I could only have been in my early teens, possibly a little younger, when I first saw Theatre of Blood on one of its then frequent TV outings.  At that tender age I simply accepted it on face value: that Ian Hendry was the hero and that Price's Lionheart was a deranged ham actor who couldn't take criticism and  whose actions, while ghoulishly entertaining for the audience, were reprehensible.  But, as the years went by and I saw it a few more times, it became apparent that it wasn't that simple.  The critics who meet their doom at Lionheart's hands are portrayed as arrogant, entitled snobs, with a complete disregard for the fact that their targets are human beings - their critiques, as read back to them by Lionheart before delivering the coup de grace, are snide and excessively cruel.  Lionheart's approach to Shakespeare might be 'traditional', old fashioned even, by seventies standards, but, as we see in the course of the film, he actually isn't that bad an actor.  After all, his various disguises and their associated performances fool the critics, with none recognising him until it is too late.  Moreover, his actual performances of various soliloquies from Shakespeare are delivered with real power.  How much all of this is intentional on the part of the film makers and how much is simply down to Price's enormous screen presence and natural charisma is a moot point - the end result is that you can't help but empathise with Lionheart by film's end, a man humiliated for the entertainment of the critics' acolytes and subsequently driven to madness.  As noted earlier, the film's climax with Lionheart reciting King Lear's final soliloquy while carrying his daughter's body (echoing the death of Cordelia), on the roof of a burning theatre, is curiously poignant - a man who has lost everything due to his own folly and madness.  That Hendry's surviving critic has the last word with his glib quip that Lionheart 'knew how to make an exit', seems only fitting - all the carnage that he must take at least some responsibility for, has done nothing to blunt his sense of  smug entitlement.

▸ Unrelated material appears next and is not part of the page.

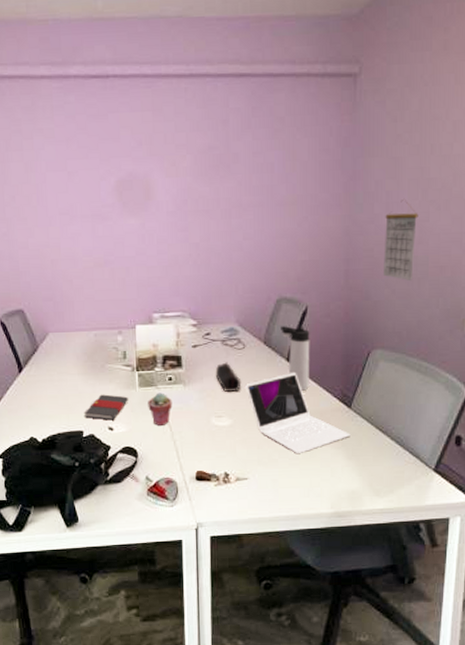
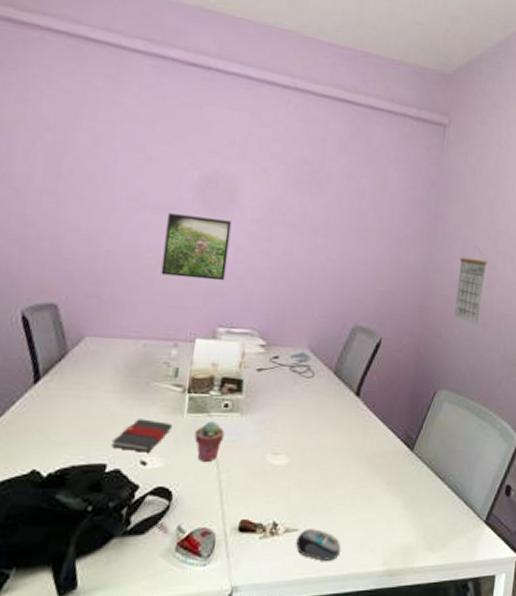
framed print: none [95,217,152,275] -> present [160,213,232,281]
pencil case: present [215,362,242,393] -> none [277,391,306,427]
laptop: present [246,372,350,454] -> none [309,407,410,502]
computer mouse: none [247,478,289,504] -> present [296,529,341,561]
thermos bottle: present [281,326,310,391] -> none [353,357,382,429]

As well as being one of Price's best films, certainly his best horror performance, (superior, in my opinion, to his turn as Matthew Hopkins in the excellent Witchfinder General (1968) as it allowed him to demonstrate greater versatility), Theatre of Blood undoubtedly also stands as director Douglas Hickox's most accomplished film.  It was his only horror film, (unless one includes Behemoth, the Sea Monster (1959), which he co-directed with Eugene Lourie), in an eclectic career which ranged from a Joe Orton adaptation - Entertaining Mr Sloane (1970) - to episodes of Dirty Dozen - The Series.  Indeed, Theatre of Blood was sandwiched between tough Oliver Reed crime thriller Sitting Targets (1972) and John Wayne's US-cop-in-London flick Brannigan (1974).  Both, like Theatre of Blood, were largely filmed on location in London and featured a fast pace and excellently choreographed action sequences.  Neither though, have quite achieved the iconic status of the Vincent Price film.  It is well worth revisiting.